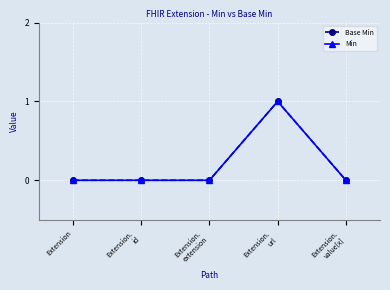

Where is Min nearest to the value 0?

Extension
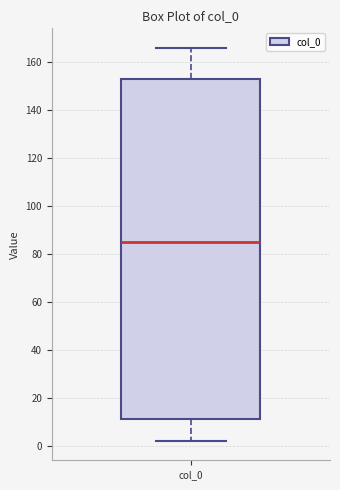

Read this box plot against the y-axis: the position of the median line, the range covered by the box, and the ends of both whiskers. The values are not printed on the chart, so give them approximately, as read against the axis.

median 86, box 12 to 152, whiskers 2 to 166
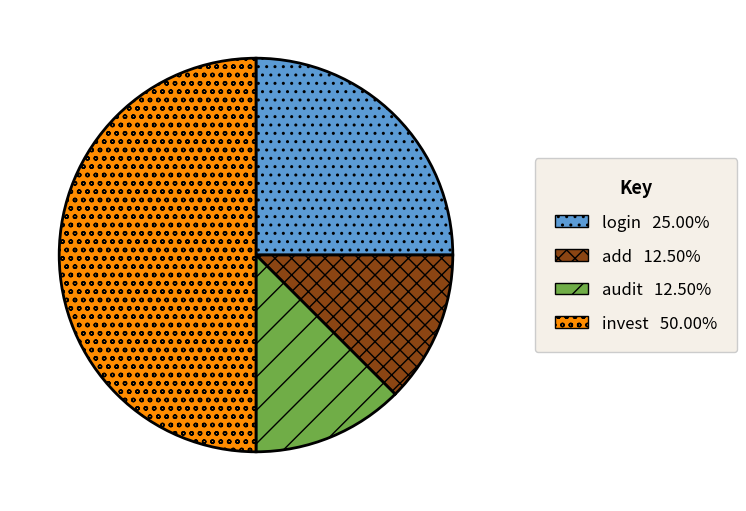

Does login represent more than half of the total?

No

Problem description => Please reproduce each of the items above word for word, leaving out the pictures.

Response area =>
Where is Min nearest to the value 0?

Extension

Read this box plot against the y-axis: the position of the median line, the range covered by the box, and the ends of both whiskers. The values are not printed on the chart, so give them approximately, as read against the axis.

median 86, box 12 to 152, whiskers 2 to 166

Does login represent more than half of the total?

No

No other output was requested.